Airlines Backed at High Court on Security Threat Reports
The U.S. Supreme Court bolstered the legal immunity of airlines when they report potential security threats, throwing out a jury verdict won by an Air Wisconsin pilot upset about losing his job.
The justices today unanimously said airlines can’t be sued when they report security threats to the Transportation Security Administration as long as the information the carriers provide is “materially true.” The ruling interpreted a federal law enacted two months after the Sept. 11, 2001, terrorist attacks.
“Congress wanted to ensure that air carriers and their employees would not hesitate to provide the TSA with the information it needed,” Justice Sonia Sotomayor wrote for the court. The decision overturned a lower court ruling that airlines said would have left them legally vulnerable.
The justices threw out a $1.4 million award won by the pilot, William L. Hoeper. He sued the airline for telling federal officials as he was preparing to board a flight that he was “unstable” and possibly armed.
Three of the nine justices -- Antonin Scalia, Clarence Thomas and Elena Kagan -- dissented from that part of the ruling. They said the high court should have let the lower courts decide whether the airline’s report met the “materially true” standard.
Closely held Air Wisconsin Airlines Corp. flies for US Airways Group Inc., which joined with AMR Corp. in December to create American Airlines Group Inc.
President Barack Obama’s administration backed the industry in the case.
The 2001 Aviation and Transportation Security Act requires airlines to report security threats to the TSA. It also immunizes carriers from lawsuits, except for reports made with “actual knowledge” that they are false or “reckless disregard” for the truth.
The incident occurred after Hoeper, a 20-year commercial pilot, failed on his fourth and final try to pass a certification test. The airline was requiring Hoeper to prove his proficiency because it was discontinuing the type of airplane he had been piloting.
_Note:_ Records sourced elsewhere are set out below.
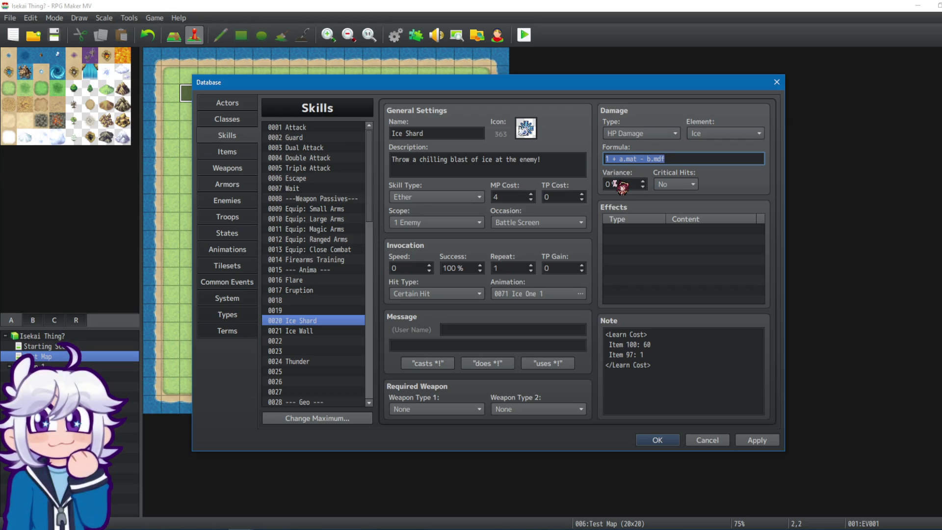
mouse_move(619, 186)
left_click(313, 331)
left_click(315, 325)
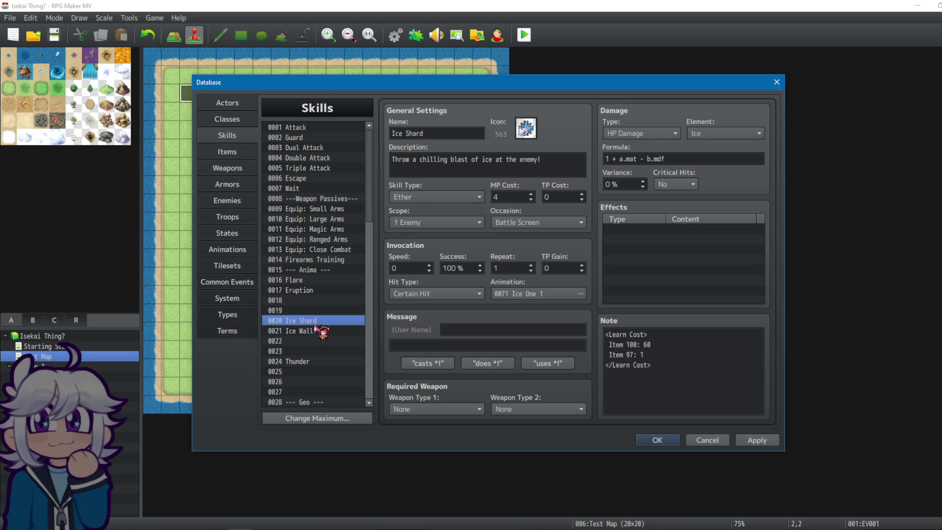
left_click(322, 293)
Write Ice Wall's description 'Create walls of Ice on Two Random Enemies!', comparing with Ice Shard and Flare.
left_click(303, 331)
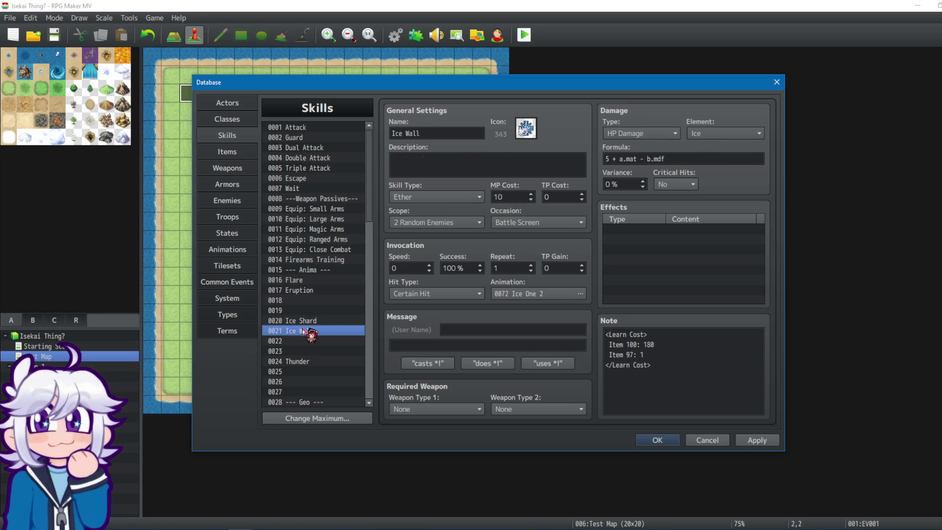
left_click(466, 164)
type("Create")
During the fourth test, Hoeper became angry with the test administrators, allegedly screaming at them and accusing them of deliberately undermining his chances.
He left the facility, and an Air Wisconsin manager, Patrick Doyle, booked the pilot on a flight to his Denver home. Before the flight left, Doyle called TSA to report Hoeper as a potential security threat.
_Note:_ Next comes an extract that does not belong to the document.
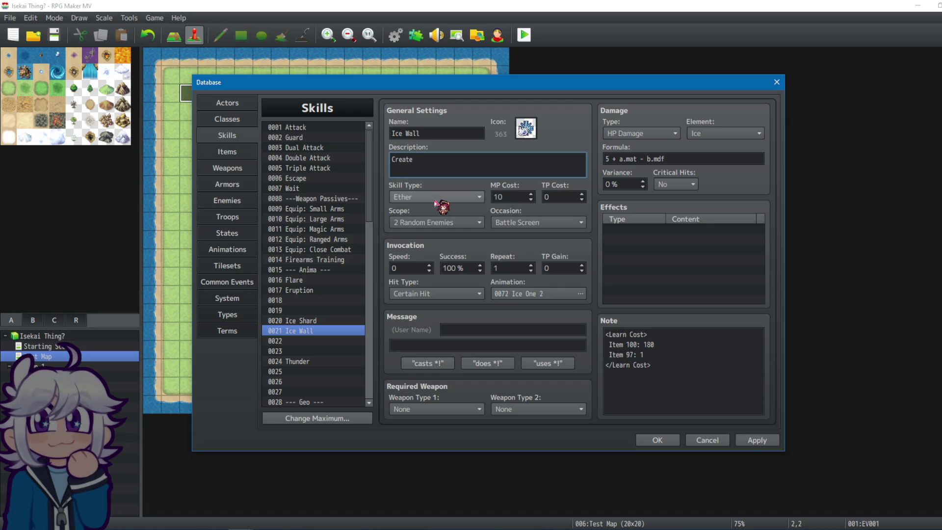
type("walls of ")
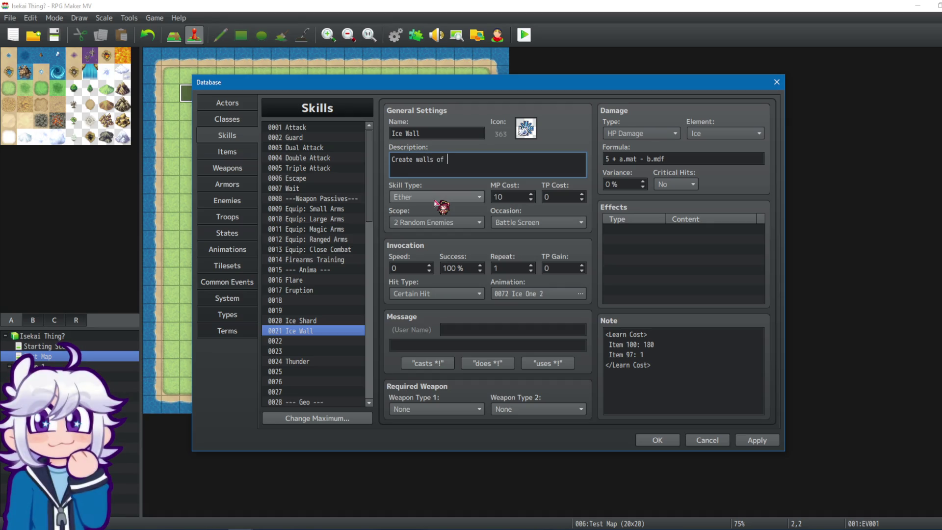
type("Ice on Tw")
type("o Random Enemies!")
Among other things, Doyle said he was concerned about Hoeper’s mental stability and about the whereabouts of the firearm he had been issued in his capacity as a federal flight deck officer.
Hoeper was removed from the plane, arrested and later released. A Colorado state-court jury awarded Hoeper damages after concluding the airline had defamed him.
The Colorado Supreme Court said Air Wisconsin wasn’t entitled to immunity because Doyle’s statements were made with reckless disregard as to their truth or falsity.
In rejecting that conclusion, Sotomayor said Doyle “accurately conveyed ‘the gist’ of the situation.”
She added, “Baggage handlers, flight attendants, gate agents and other airline employees who report suspicious behavior to the TSA should not face financial ruin if, in the heat of a potential threat, they fail to choose their words with exacting care.”
The case is Air Wisconsin v. Hoeper, 12-315.